2014 Speakers

Keynote Speaker

Honourable Samia Yaba Nkrumah

Chairperson and Leader of The Convention Peoples Party and Executive Director of The Kwame Nkrumah Pan African Centre, Ghana

(DELIVER’S THE 3rd INTERNATIONAL AFRICAN WRITERS DAY LECTURE)

“Towards Africa’s Socio-cultural Liberation”.

Samia Yaba Nkrumah, known throughout Ghana and in many parts of the world simply as Samia, is the only daughter of Ghana’s first President, the legendary Osagyefo Dr. Kwame Nkrumah and his Egyptian wife, Madam Fathia Ritz. This unique circumstance of Pan-African birth and cultural inclinations underpin her belief in African unity.

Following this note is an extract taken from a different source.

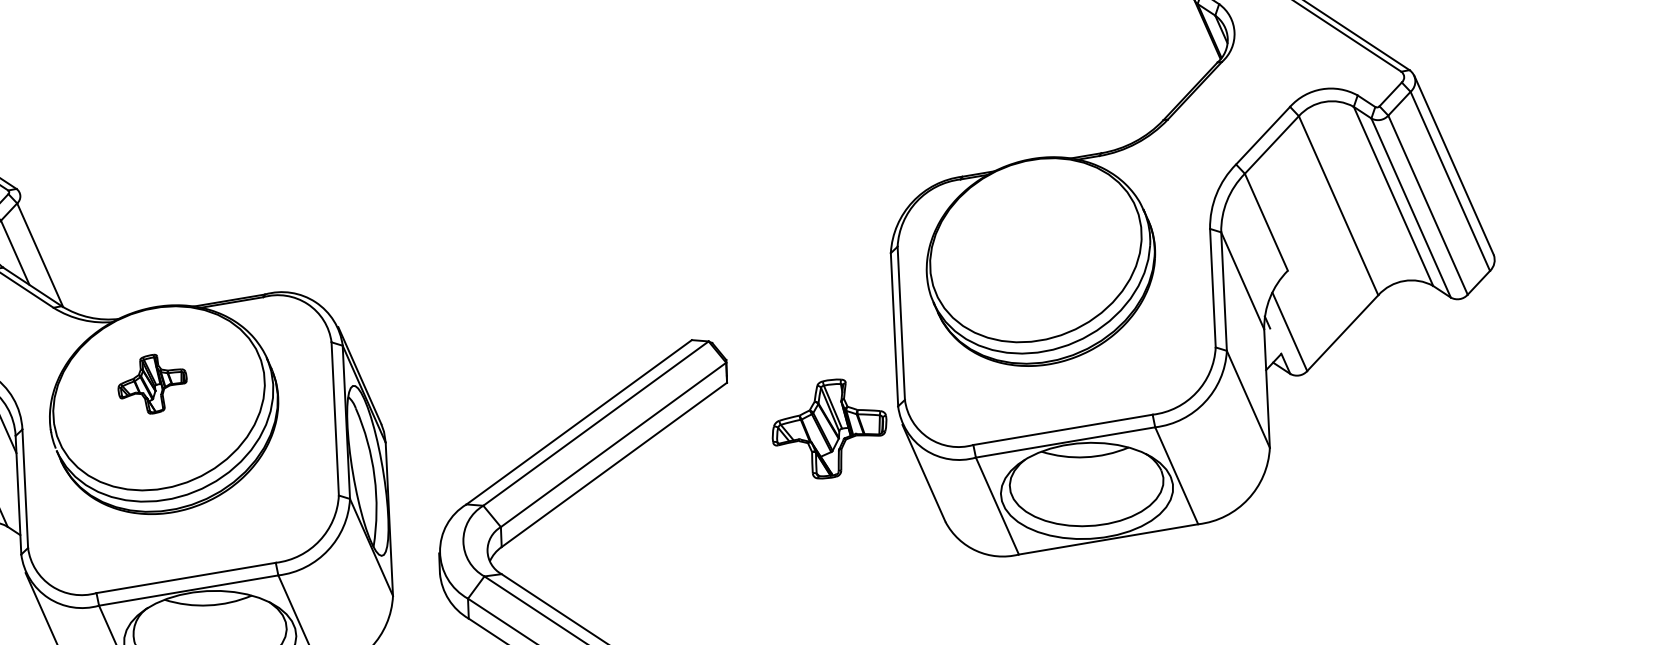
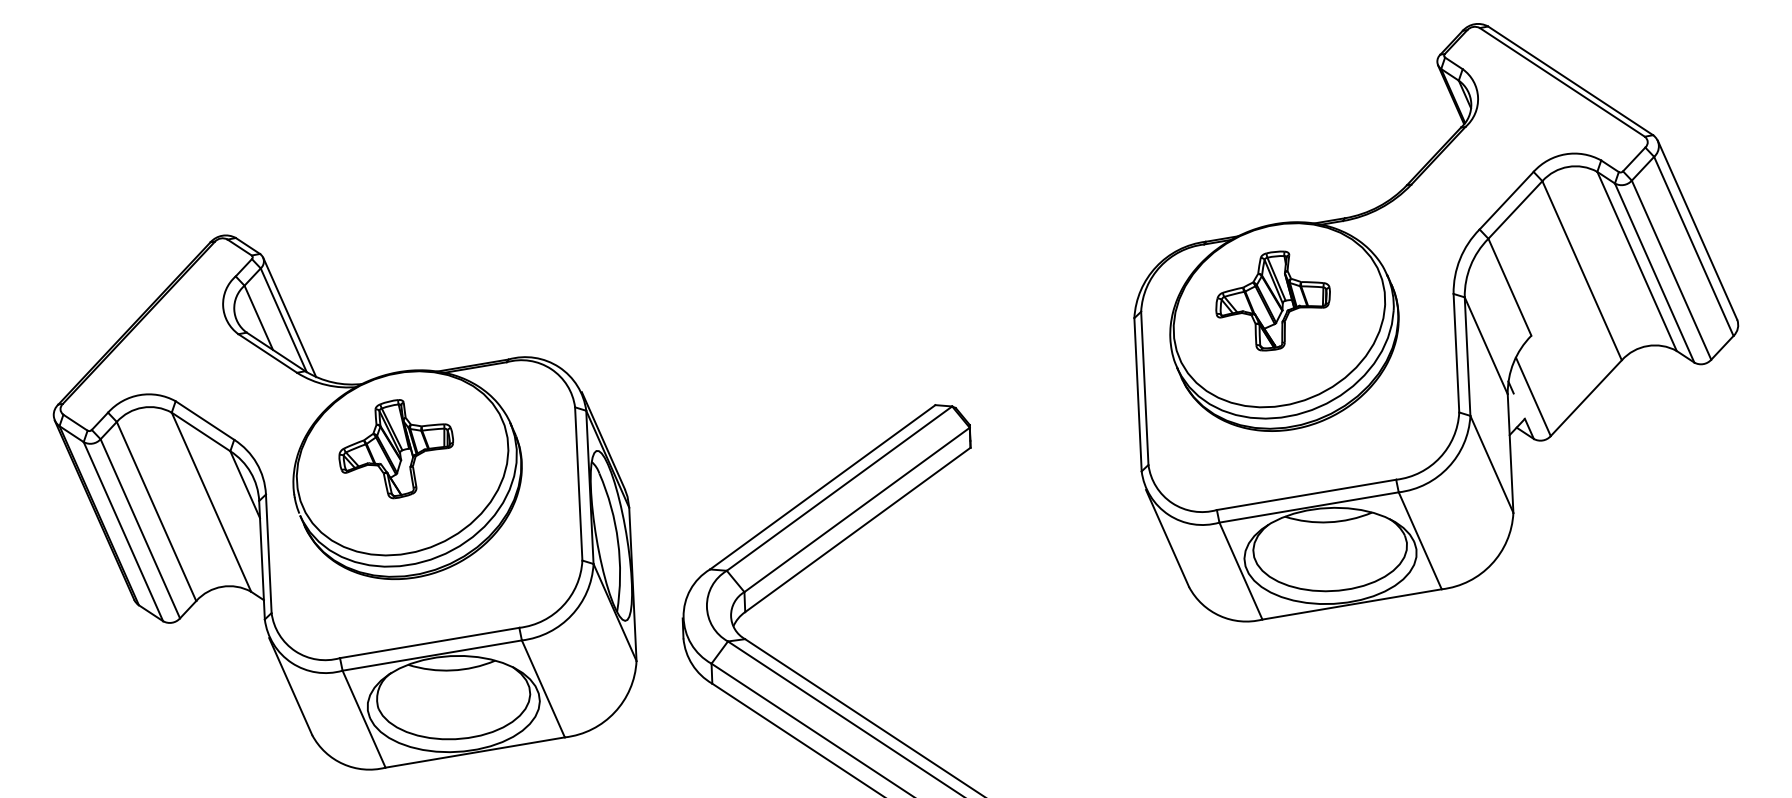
line: (45, 252) -> (289, 317), added
part: (151, 384) -> (395, 449), size x1.67
part: (828, 428) -> (1272, 300), moved

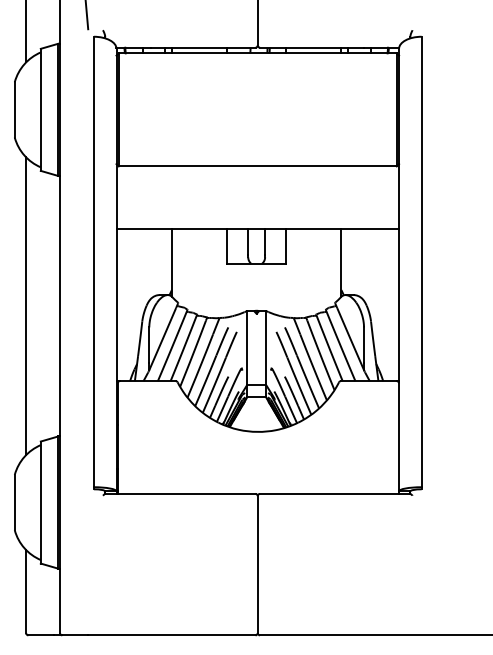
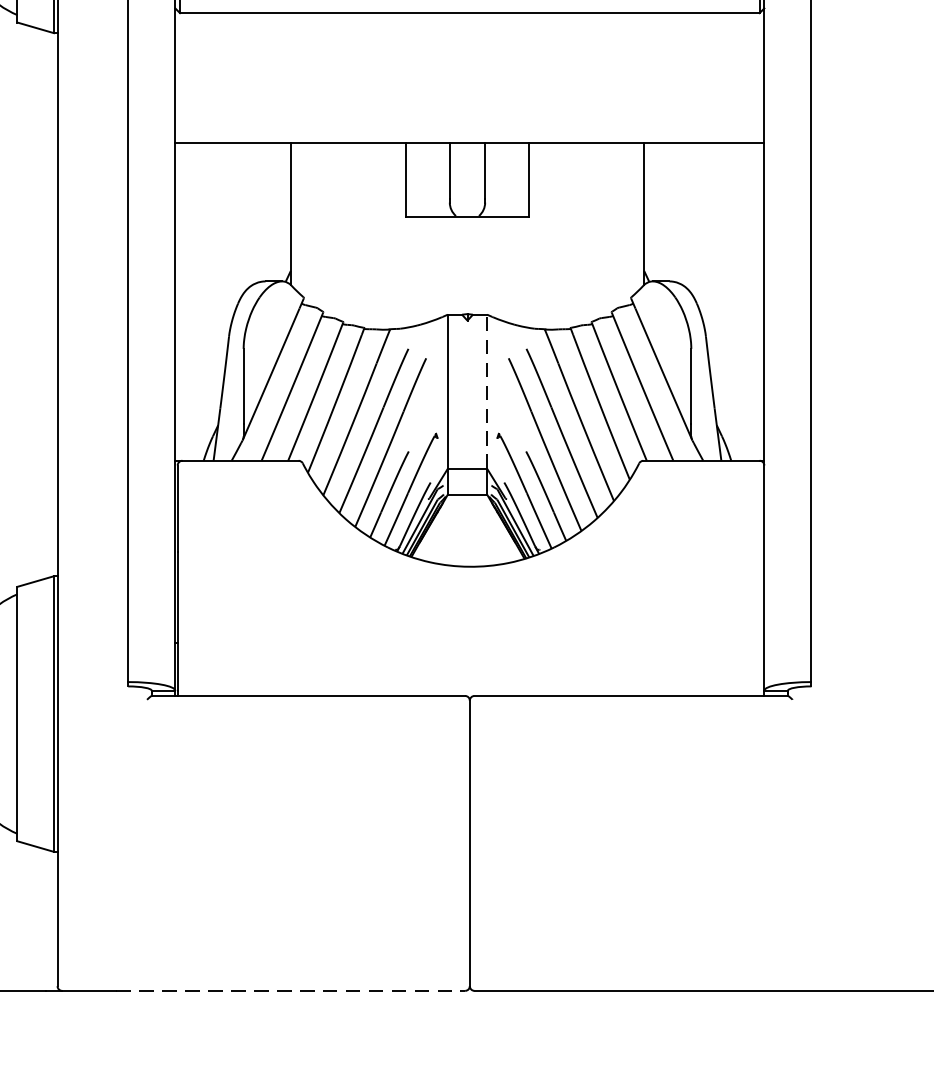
line: (266, 348) -> (487, 392), solid -> dashed
line: (171, 635) -> (289, 991), solid -> dashed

A belief and a political conviction that relies as much on the many texts of her father as it does on her own studies, interactions with…..Read More


  Speakers

Kedumetse Motlhankane

Northwest University

“Redefining Womanhood: a critic of the re-presentation of the changing position of women in Dangarembga’s The Book of Not (2006) and Kopano Matlwa’s Coconut (2007)”

Kedumetse Motlhankane is a lecturer at the University of North-west Potchefstroom campus under the school of languages. She lecturers in the department of Academic Literacy. She holds a BA Degree in Drama from the university of Pretoria, and Honours and Masters in English from the University of North-west.


Prof Andries Oliphant

UNISA

“Tradition and Democracy: Strategies of Inclusion and Exclusion in the Post Colony”.

Andries Walter Oliphant is a literary scholar and cultural policy advisor. He chaired the Ministerial Arts and Culture Task Team and co-wrote the White Paper on Arts, Culture and Heritage. He chaired the Arts Culture Trust from 1995 to 2007.

He is co-editor of the Journal of Literary Studies and Deputy Editor of the English Academy Review. He serves on the editorial boards of Alternation: Interdisciplinary Journal of the Arts and Humanities in Southern Africa, Scrutiny 2: Issues English Studies in Southern Africa and De Arte. He is Founding Editor of Baobab: South African Journal of New Writing.

His writings on South African literature, art and photography are published locally and internationally. He is the recipient of the Thomas Pringle Award for Short Stories and the Book Journalist of the Year Award.

He was Special International Guest of the Nobel Prize Awards held in Stockholm in 1998 and a participant in the First White House Seminar on Culture and Diplomacy hosted by President Bill Clinton in 2000. He chairs the Council of Ditsong: Museums of South Africa and serves on the Council of the National English Literary Museum.

He heads the Division Theory of Literature at the University of South Africa. He is a Research Fellow at the Mapungubwe Institute for Strategic Reflection, commissioned by the Department of Arts and Culture to draft a National Strategy on Social Cohesion and Nation Building.

He is serving as an adjudicator on the South African Literary Awards Adjudication Panel since 2010.


Dr Marlies Taljard

North-West University, Potchefstroom Campus

Dr Marlies Taljard was born in Pretoria where she attended school and received the BA (THOD) degree. She received an Hons. BA and MA from the PU vir CHO and a PhD in literary theory and the poetics of Antjie Krog from the NWU. She has presented several papers on national and international conferences and regularly writes book reviews for local and international newspapers and academic journals. She has published widely, both nationally and internationally. Her solo blog on a prestigious SA poetry website is widely read. She serves on the editorial staff of several accredited and non-accredited journals and acts as adjudicator for several literary awards. She is the member of the South African Literary Awards Advisory Board.

Dr Zagba Narh Oyortey

“The African Literary Imagination and the Quest for African Liberation”

Executive Director of the Ghana Museums and Monuments Board since 2013, Dr Zagba Oyortey is a cultural management expert with experience of delivering work in both the tangible and intangible aspects of Heritage.

Dr Oyortey has during the past 20 years worked in the private, public and non-governmental sectors, providing advice on cultural policy, producing exhibitions, festivals and managing cultural organizations. He has consulted for, among others, the British museums, the Art Council of England and the Royal Geographical Society.

Since 2004, Oyortey has been a member of the Scientific and Technical Committee of the Observatory of Cultural Policies in Africa.